Akron Morning Buzz
On Friday, January 11th, we attended the monthly Greater Akron Chamber of Commerce “Morning Buzz” which took place, as always, at the Hilton Garden Inn on East Market Street. On this occasion, Mr. Steve Millard (formerly of COSE), who became the President and CEO of the Greater Akron Chamber in June of 2018 was the main speaker. He spoke of plans to move the chamber’s work forward and we were pleased to learn that one of its focuses will be more interaction with the area’s African-American community in order that they will “be positioned to engage in and share in the benefits of regional growth and prosperity.”
One of the ways that they plan to accomplish this will be by developing a comprehensive inclusion narrative and the capacity to integrate inclusion into all strategies for the region. They also plan to foster digital skills and provide connections to mid-tech jobs.
During the Q and A, we called to everyone’s attention the remarkable abilities of the Bhutanese immigrant/refugee community living in North Hill and how it has the potential to be a important player in the enhancement of prosperity in the region. Afterwards, we were heartened to be approached by a City Council candidate running in the Ward that takes in North Hill who told us that he recently attended a Nepalese New Year celebration and found it to be fascinating. We told him to put us on his list for notification about an upcoming fundraiser.
After we returned from Akron, we headed over to the City Club of Cleveland to attend its first program for 2019 which featured Mr. John R. Corlett, an individual we really respect, speaking about the what we might expect from the upcoming DeWine administration in terms of addressing challenges facing Ohio.
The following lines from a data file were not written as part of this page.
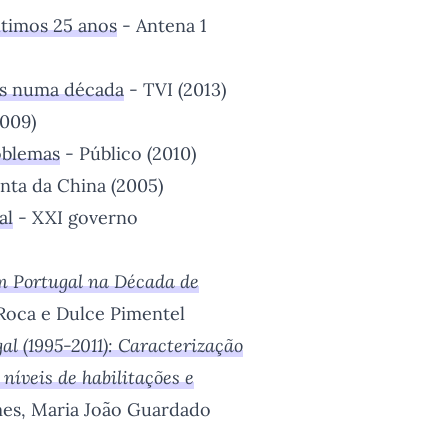
ltimos 25 anos
- Antena 1
as numa década
- TVI (2013)
2009)
roblemas
- Público (2010)
nta da China (2005)
al
- XXI governo
m Portugal na Década de
 Roca e Dulce Pimentel
l (1995-2011): Caracterização
níveis de habilitações e
mes, Maria João Guardado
Among the posts that Mr. Corlett, dubbed “a public policy guru” in the City Club notes, has held are: Vice President for Government Relations and Community Affairs at the MetroHealth System and as the State of Ohio’s Medicaid Director in the tenure of Governor Ted Strickland in 2007-2011. Mr. Corlett is currently the President and the Executive Director for The Center for Community Solutions whose mission is to provide strategic leadership and to organize “community resources to improve health, social and economic conditions through applied demographic research, nonpartisan policy analysis and advocacy and communications.”
On this day, Mr. Corlett did devote some time to talking about issues like the budgetary process, but he centered around the need to improve our delivery of healthcare programs (especially those that pertain to children) and he considered the continuance of medicaid expansion to be vital.
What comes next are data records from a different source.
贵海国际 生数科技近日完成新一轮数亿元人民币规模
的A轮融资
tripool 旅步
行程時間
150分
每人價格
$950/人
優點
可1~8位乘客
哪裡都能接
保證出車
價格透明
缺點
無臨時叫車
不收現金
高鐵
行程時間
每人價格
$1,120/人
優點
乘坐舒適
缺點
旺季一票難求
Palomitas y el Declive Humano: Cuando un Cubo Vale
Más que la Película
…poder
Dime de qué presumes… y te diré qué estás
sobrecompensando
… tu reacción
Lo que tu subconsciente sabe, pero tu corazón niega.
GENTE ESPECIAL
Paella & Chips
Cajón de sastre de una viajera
Mr. Corlett expressed optimism regarding the inclusive nature of incoming Governor DeWine’s appointments which include five African-Americans and quite a few women. He was especially buoyed by the selection of Ms. Lori Criss as director of the Ohio Department of Mental Health and Addiction Services and Ms. Maureen Corcoran as the director of the Ohio Department of Medicaid.
He indicated that, in terms of services directed towards children, Mike DeWine, despite being quite conservative on other most other matters, has been quite a champion, as demonstrated by his record when he served in the United States Senate. Thus, we have reason to believe he will continue on this pathway. Along these lines, we spoke to Mr. Corlett privately about pending immigration issues, and he said one area that might come up and would have to be dealt with is how undocumented parents might be fearful of registering their children for programs that they might be eligible for.
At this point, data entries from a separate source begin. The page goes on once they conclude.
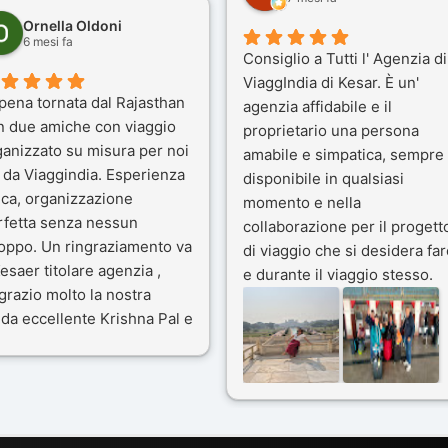
Ornella Oldoni
6 mesi fa
Consiglio a Tutti l' Agenzia di
ViaggIndia di Kesar. È un'
pena tornata dal Rajasthan
agenzia affidabile e il
n due amiche con viaggio
proprietario una persona
ganizzato su misura per noi
amabile e simpatica, sempre
 da Viaggindia. Esperienza
disponibile in qualsiasi
ica, organizzazione
momento e nella
rfetta senza nessun
collaborazione per il progett
toppo. Un ringraziamento va
di viaggio che si desidera far
esaer titolare agenzia ,
e durante il viaggio stesso.
grazio molto la nostra
Siamo stati 3 settimane in
da eccellente Krishna Pal e
India a novembre 2025, 5
nostro bravissimo autista
amici e il viaggio alla scoper
ik. Viaggio che sarà’
del Rajasthan e Varanasi è
ficile per me dimenticare
stato bellissimo: grazie alla
 le bellezze viste . Vi
guida a nostra disposizione 
nsiglio questa agenzia
ai servizi dell' Agenzia con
Among the issues that Mr. Corlett addressed in his talk (which was all too brief) was the possibility that the Democrats serving in the legislature, although a minority, might have opportunities open to them due to the divisive nature of the fight for the position of Speaker among the republicans.
Accordingly, he hoped that the legislators (or any of us for that matter) would not succumb to partisanship and that not let the issues that divide them get in the way those where ground is shared.